Expense Report Fraud: How Does It Take Place and Ways to Tackle Them

Expense reports are considered to be very important for business analytics purpose. But many a times these reports are misused to conduct fraudulent activities. Employers provide their employees a bonus for their performance, business trips, and in some cases for their long working hours. But, employees unethically fiddling and tampering with their expenses can turn out to be a horrible matter of concern.  A survey conducted recently by Association of Certified Fraud Examiners states that employees of upper level and executives in an organization account for nearly 27% of expense reimbursement fraud cases. Expense reimbursement frauds are extremely difficult to trace and manage. Internal controls for monitoring expense reports may not work properly at times and relying on manual process introduces chances for human error and inaccurate data entry.  Today, with laser printers and scanners it is quite easy to fake and alter receipts. Beyond fake receipts, there are numerous ways to cheat a business organization. Do you know how these expense frauds occur and the ways to tackle them? Here we present few ways of fraudulent activities and steps to handle them.

  • Double Billing Methods
    In this case, the employees charge a certain amount towards the corporate credit card for reimbursement along with submitting a personal expense reimbursement with a receipt attached to it. They can also submit the same charge twice in various time periods. Using an automated expense management software, an organization can control expense frauds that will send alerts about any duplicate transaction detected automatically.
  • Reports Are Different from the Actual Cost
    Employees also submit requests showing different reports and not the actual one.

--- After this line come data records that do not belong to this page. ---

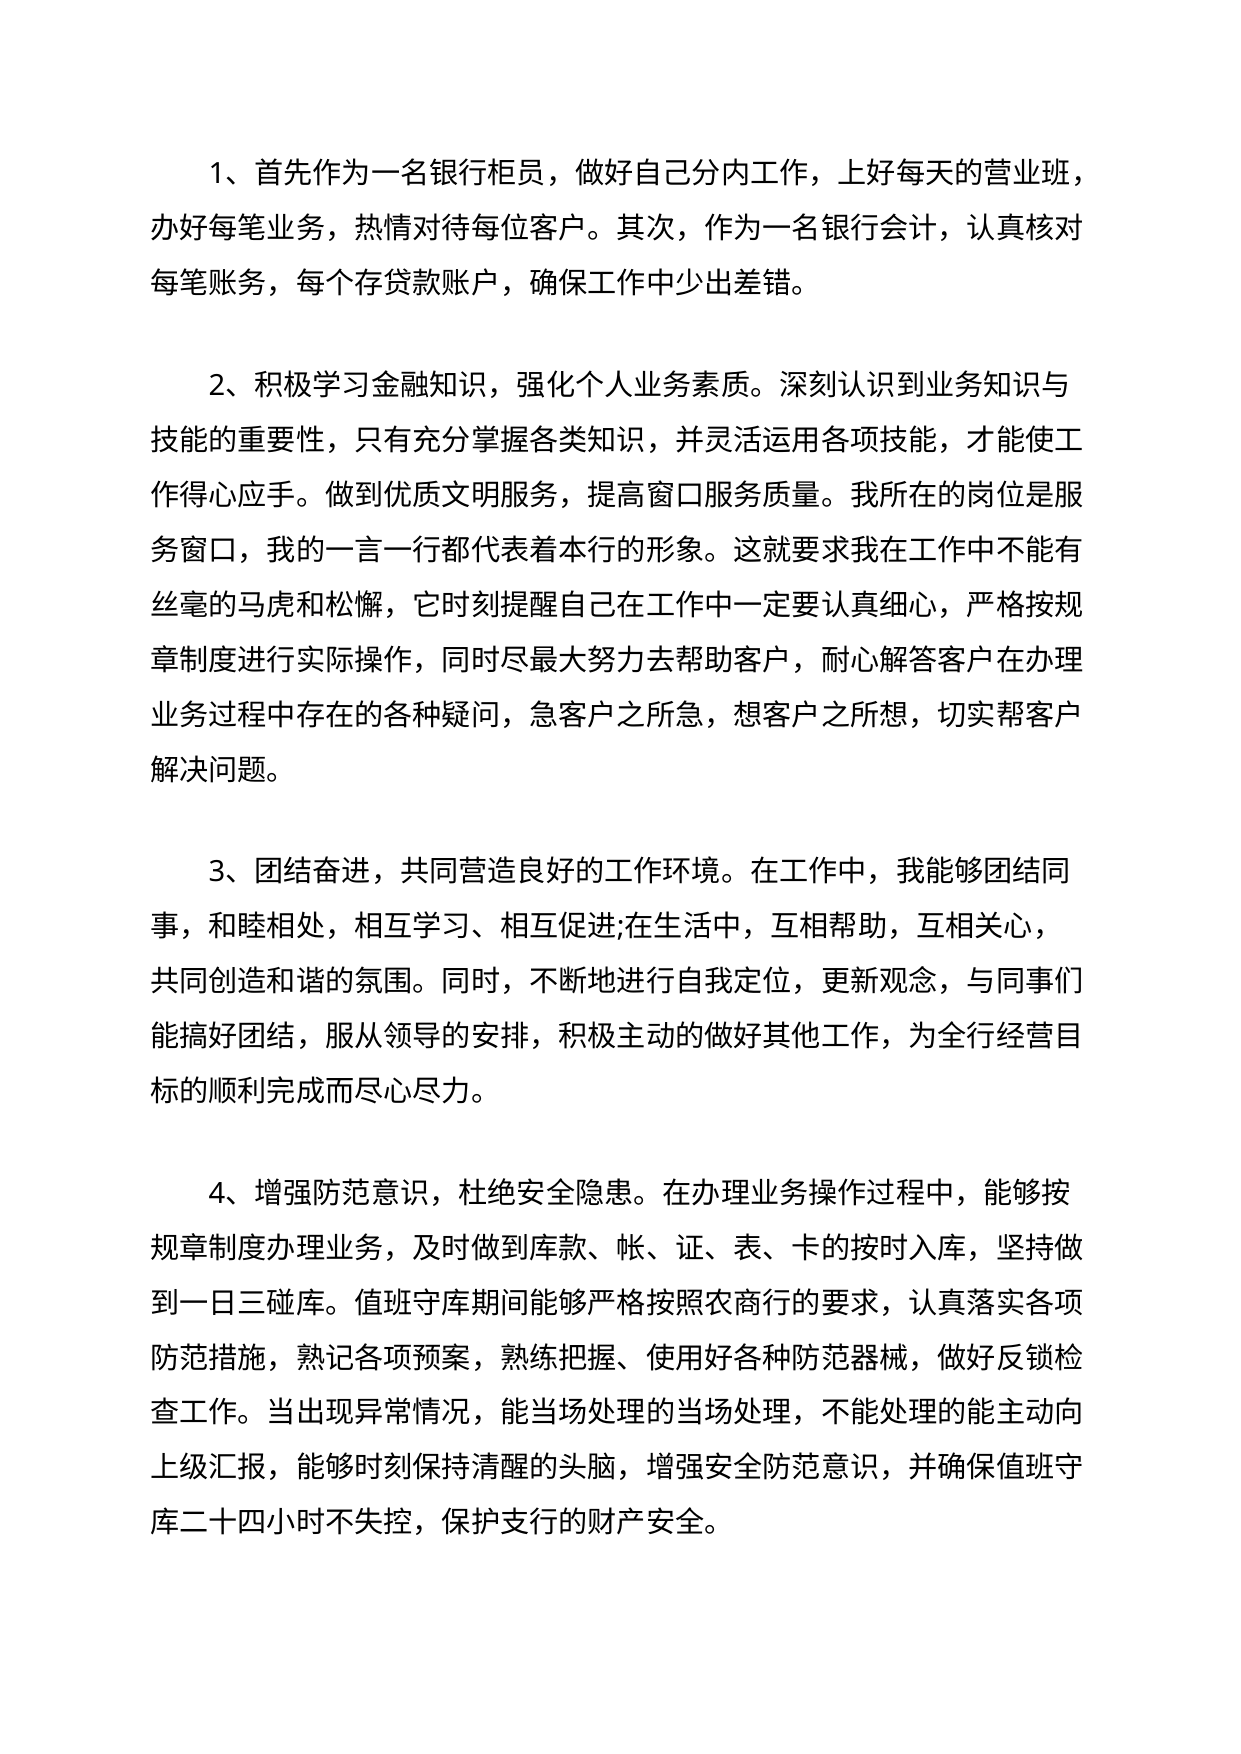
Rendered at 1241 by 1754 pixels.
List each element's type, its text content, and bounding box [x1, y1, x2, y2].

text 3、团结奋进，共同营造良好的工作环境。在工作中，我能够团结同事，和睦相处，相互学习、相互促进;在生活中，互相帮助，互相关心，共同创造和谐的氛围。同时，不断地进行自我定位，更新观念，与同事们能搞好团结，服从领导的安排，积极主动的做好其他工作，为全行经营目标的顺利完成而尽心尽力。 [150, 848, 1090, 1110]
text 2、积极学习金融知识，强化个人业务素质。深刻认识到业务知识与技能的重要性，只有充分掌握各类知识，并灵活运用各项技能，才能使工作得心应手。做到优质文明服务，提高窗口服务质量。我所在的岗位是服务窗口，我的一言一行都代表着本行的形象。这就要求我在工作中不能有丝毫的马虎和松懈，它时刻提醒自己在工作中一定要认真细心，严格按规章制度进行实际操作，同时尽最大努力去帮助客户，耐心解答客户在办理业务过程中存在的各种疑问，急客户之所急，想客户之所想，切实帮客户解决问题。 [150, 362, 1090, 788]
text 1、首先作为一名银行柜员，做好自己分内工作，上好每天的营业班，办好每笔业务，热情对待每位客户。其次，作为一名银行会计，认真核对每笔账务，每个存贷款账户，确保工作中少出差错。 [150, 150, 1090, 302]
text 4、增强防范意识，杜绝安全隐患。在办理业务操作过程中，能够按规章制度办理业务，及时做到库款、帐、证、表、卡的按时入库，坚持做到一日三碰库。值班守库期间能够严格按照农商行的要求，认真落实各项防范措施，熟记各项预案，熟练把握、使用好各种防范器械，做好反锁检查工作。当出现异常情况，能当场处理的当场处理，不能处理的能主动向上级汇报，能够时刻保持清醒的头脑，增强安全防范意识，并确保值班守库二十四小时不失控，保护支行的财产安全。 [150, 1169, 1090, 1541]
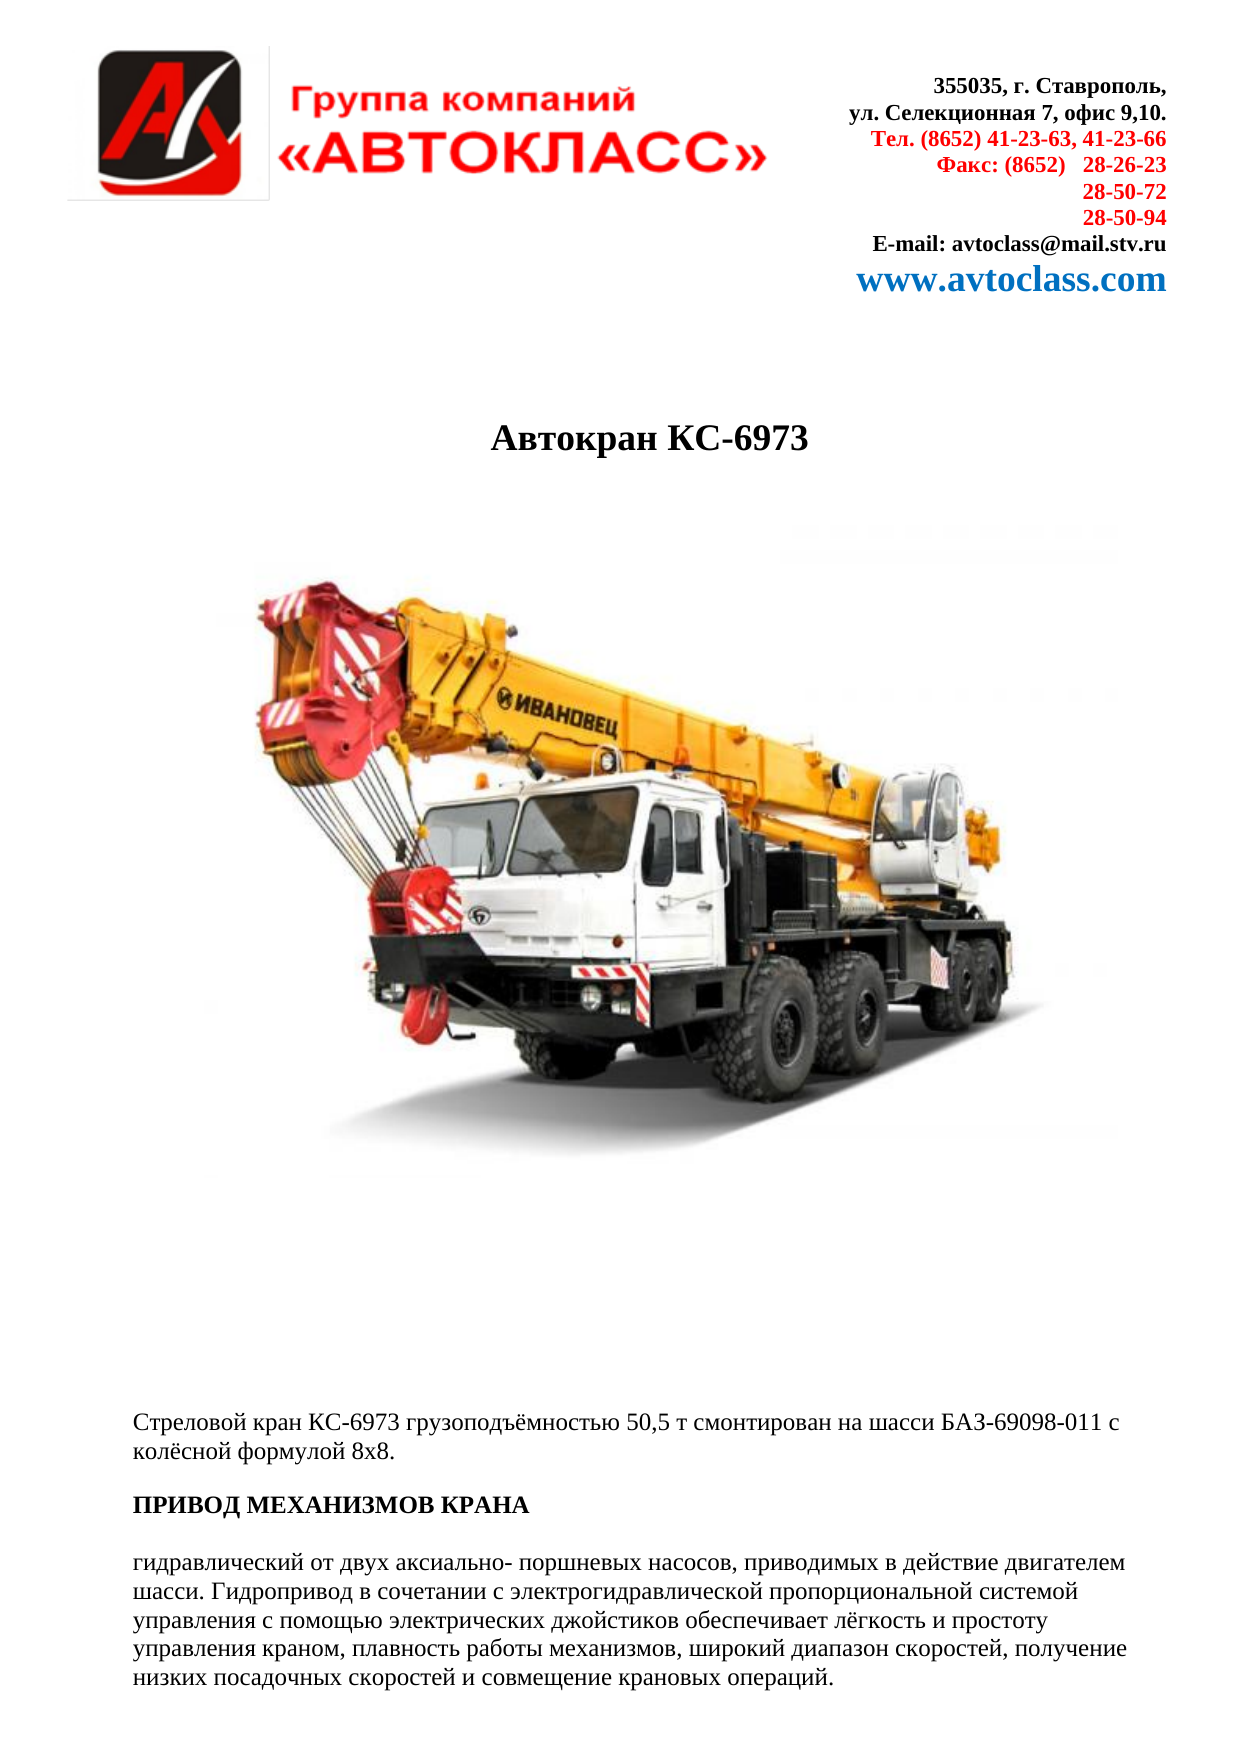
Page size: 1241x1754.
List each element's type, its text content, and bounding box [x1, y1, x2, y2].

For instance, if a car ride is $7, it is can framed and submitted as a reimbursement request for say, $12. Internal policy within an organization can be so designed that it will not require receipts below $25, and hence unintentionally leaves a window for committing expense fraud.
  • Purchasing More Than Needed
    There are instances where an employee purchases abundant office supplies and submits the purchase for reimbursement, but does not submit the receipt at the same time. He receives reimbursement and returns office supplies for refund.
  • Claiming False Business Trip Expenses
    One of the most common fraud schemes includes buying a first-class ticket and then cashing it for two coach tickets for taking a friend or a family member along with them. Similar fake schemes may be employees stating that they took a client out for a business dinner, but in reality, it was a family member. For travellers, it is very easy to inflate distances travelled for business trips, and in most cases the accounting team or managers will not minutely scrutinize expenses over miles travelled if the explanation seems reasonable.
  • Claiming Charges That is Not Related to Business
    Many employees think that organizations will sponsor them when they step out on the road. So, they start claiming for their personal purchases without any proof.

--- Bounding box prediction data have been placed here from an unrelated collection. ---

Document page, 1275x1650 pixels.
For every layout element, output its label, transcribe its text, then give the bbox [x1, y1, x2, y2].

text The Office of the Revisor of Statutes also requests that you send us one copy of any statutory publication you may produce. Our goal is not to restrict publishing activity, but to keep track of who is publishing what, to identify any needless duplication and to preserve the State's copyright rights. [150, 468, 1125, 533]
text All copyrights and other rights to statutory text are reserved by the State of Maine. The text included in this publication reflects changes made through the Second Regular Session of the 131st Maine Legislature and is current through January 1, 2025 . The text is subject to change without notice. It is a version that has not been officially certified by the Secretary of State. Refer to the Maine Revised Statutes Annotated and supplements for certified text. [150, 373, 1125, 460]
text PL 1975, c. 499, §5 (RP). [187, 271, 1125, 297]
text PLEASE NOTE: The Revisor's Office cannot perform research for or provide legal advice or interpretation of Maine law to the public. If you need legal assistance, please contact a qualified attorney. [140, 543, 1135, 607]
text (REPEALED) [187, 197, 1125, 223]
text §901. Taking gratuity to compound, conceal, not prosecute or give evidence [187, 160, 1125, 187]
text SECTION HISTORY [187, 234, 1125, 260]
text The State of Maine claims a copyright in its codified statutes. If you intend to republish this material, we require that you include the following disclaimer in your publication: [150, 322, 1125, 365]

How to Safeguard Expense Report Risks

You can find a number of ways for controlling irrelevant expenses along with strict company policies that can combat expense reimbursement frauds. This may include stating clear, transparent, and defined travel policies and enforcing consequences for violating the rules. One of the best practices may also involve a “pre-trip” approval for all costs that will include lodging costs, meals, and non-flight costs.  Moreover, rise of automated expense management platforms like SutiExpense helps accountants and managers in the review process and dive deeper into expenses. With technological advancement, fraudulent expenses can be easily identified and checked via policy enforcements, trip authorization protocols, and spending category limits.

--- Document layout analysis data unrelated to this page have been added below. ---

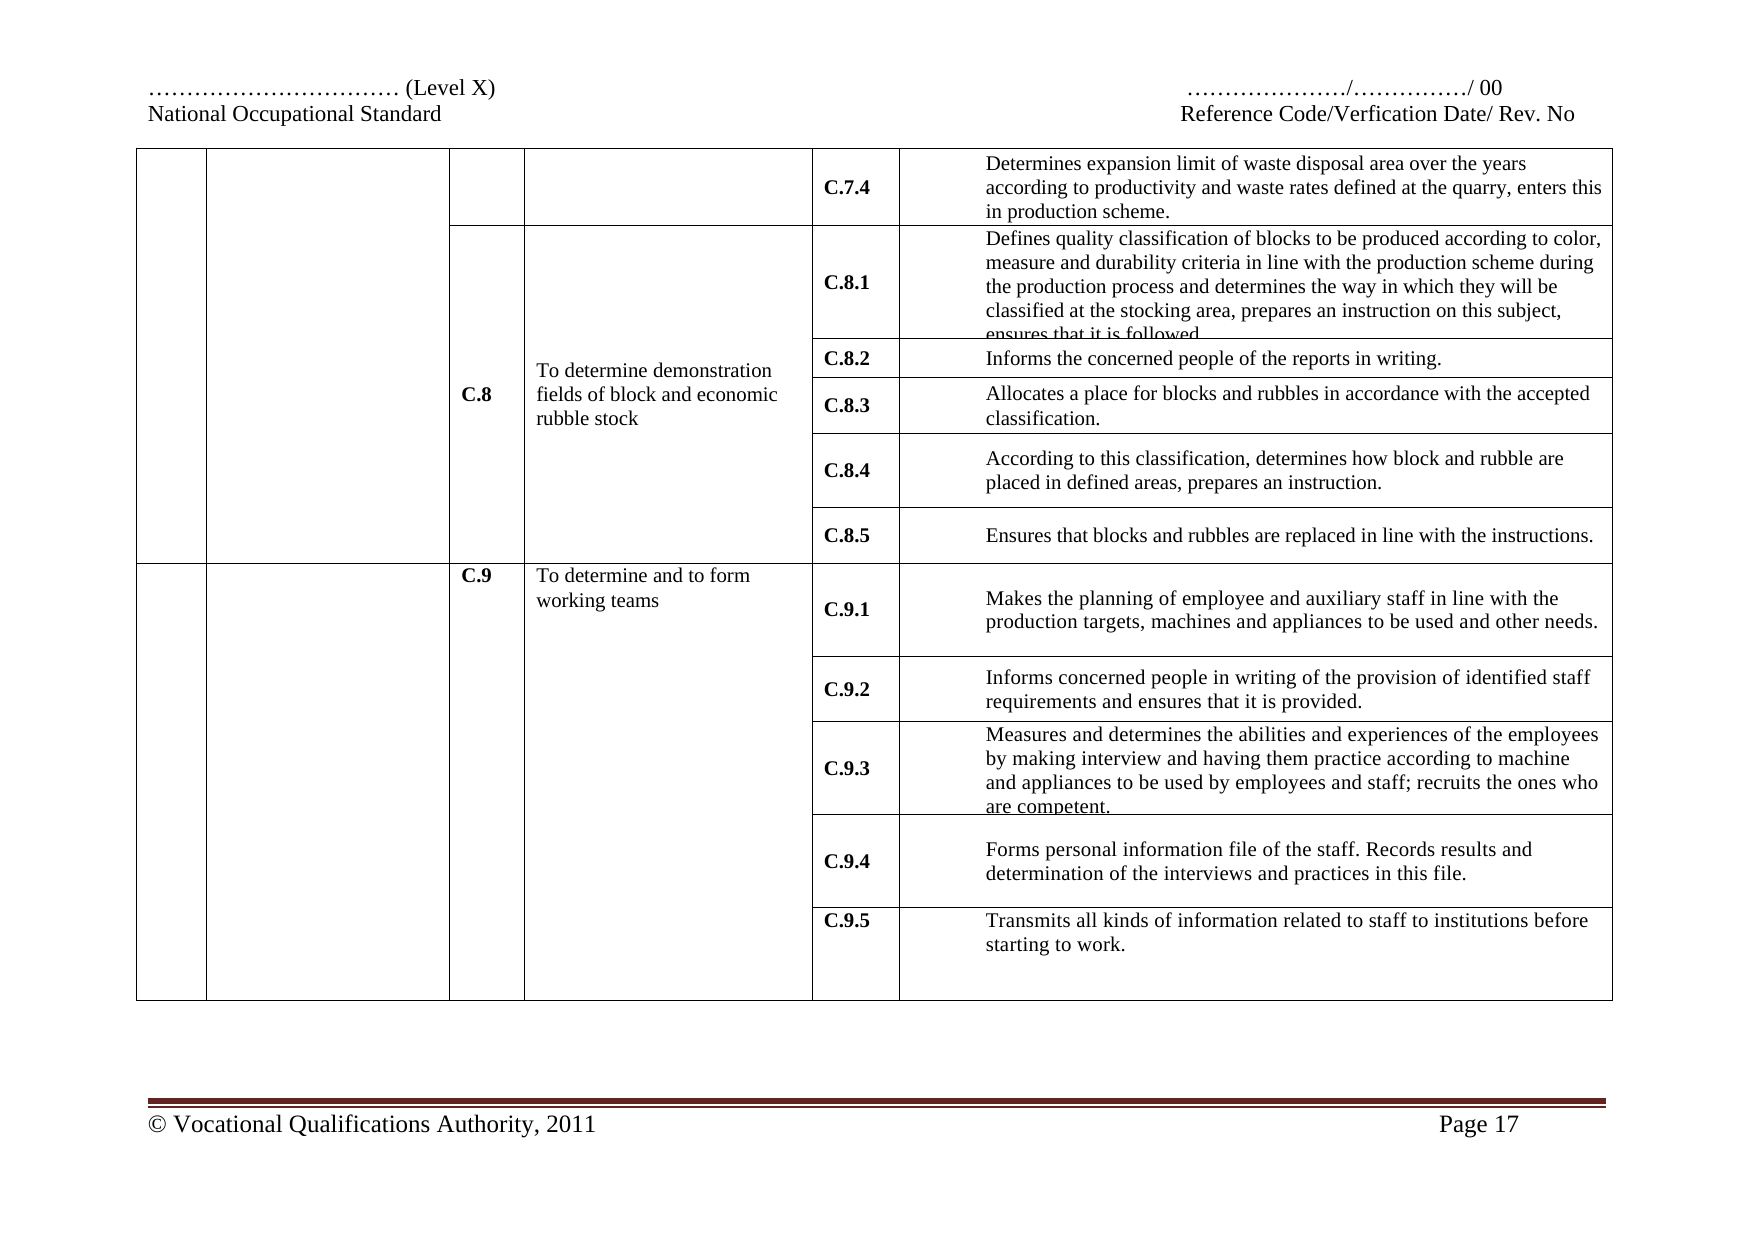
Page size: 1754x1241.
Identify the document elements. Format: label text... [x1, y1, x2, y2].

table_cell C.8.4 [813, 434, 899, 507]
table_cell C.9.2 [813, 657, 899, 721]
table_cell C.7.4 [813, 149, 899, 225]
table_cell [207, 564, 449, 1000]
table_cell C.9.3 [813, 722, 899, 814]
table_cell Forms personal information file of the staff. Records results and determination of the interviews and practices in this file. [900, 815, 1612, 907]
table_cell C.8.1 [813, 226, 899, 338]
table_cell To determine demonstration fields of block and economic rubble stock [525, 226, 812, 562]
table_cell [137, 564, 206, 1000]
table_cell Makes the planning of employee and auxiliary staff in line with the production targets, machines and appliances to be used and other needs. [900, 564, 1612, 656]
table_cell C.8 [450, 226, 524, 562]
table_cell C.9.5 [813, 908, 899, 1000]
table_cell Transmits all kinds of information related to staff to institutions before starting to work. [900, 908, 1612, 1000]
table_cell C.8.3 [813, 378, 899, 433]
table_cell Defines quality classification of blocks to be produced according to color, measure and durability criteria in line with the production scheme during the production process and determines the way in which they will be classified at the stocking area, prepares an instruction on this subject, ensures that it is followed. [900, 226, 1612, 338]
table_cell C.8.2 [813, 339, 899, 377]
table_cell Informs concerned people in writing of the provision of identified staff requirements and ensures that it is provided. [900, 657, 1612, 721]
table_cell Informs the concerned people of the reports in writing. [900, 339, 1612, 377]
table_cell C.8.5 [813, 508, 899, 562]
table_cell According to this classification, determines how block and rubble are placed in defined areas, prepares an instruction. [900, 434, 1612, 507]
table_cell C.9 [450, 564, 524, 1000]
table_cell C.9.4 [813, 815, 899, 907]
table_cell Measures and determines the abilities and experiences of the employees by making interview and having them practice according to machine and appliances to be used by employees and staff; recruits the ones who are competent. [900, 722, 1612, 814]
table_cell To determine and to form working teams [525, 564, 812, 1000]
table_cell Allocates a place for blocks and rubbles in accordance with the accepted classification. [900, 378, 1612, 433]
table_cell Ensures that blocks and rubbles are replaced in line with the instructions. [900, 508, 1612, 562]
table_cell C.9.1 [813, 564, 899, 656]
table_cell Determines expansion limit of waste disposal area over the years according to productivity and waste rates defined at the quarry, enters this in production scheme. [900, 149, 1612, 225]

Organizations must utilize new technologies by integrating applications with the corporate cards and directly submitting receipts electronically so that they cannot be altered. The same thing can be done by using smartphones by uploading receipts immediately in order to prevent them from getting misplaced or lost. There are other automated expense tools that can be utilized for integrating corporate credit card data, allowing quicker reimbursement.

Your organization can start by initiating a formal review process where managers can review employee reports and routinely question expenditure that may look suspicious or abnormal. It is important to keep in mind that larger problems become even more difficult to solve later. You can also review credit activity reports every month as these reports will help you in determining the charges that are cancelled or credited back to account.

The Bottom Line

Monitoring activities are truly crucial and expense reports are always at significant risk of getting tampered for different organizations. To commonly, employees are considered honest and trustworthy and their reports are not examined properly. By maintaining rigid controls and reviewing expense reports more often for compliance eliminates upcoming bigger problems. An automated travel and expense tools can clearly state “out of policy” reports related to expense and thus can investigate and resolve them accordingly.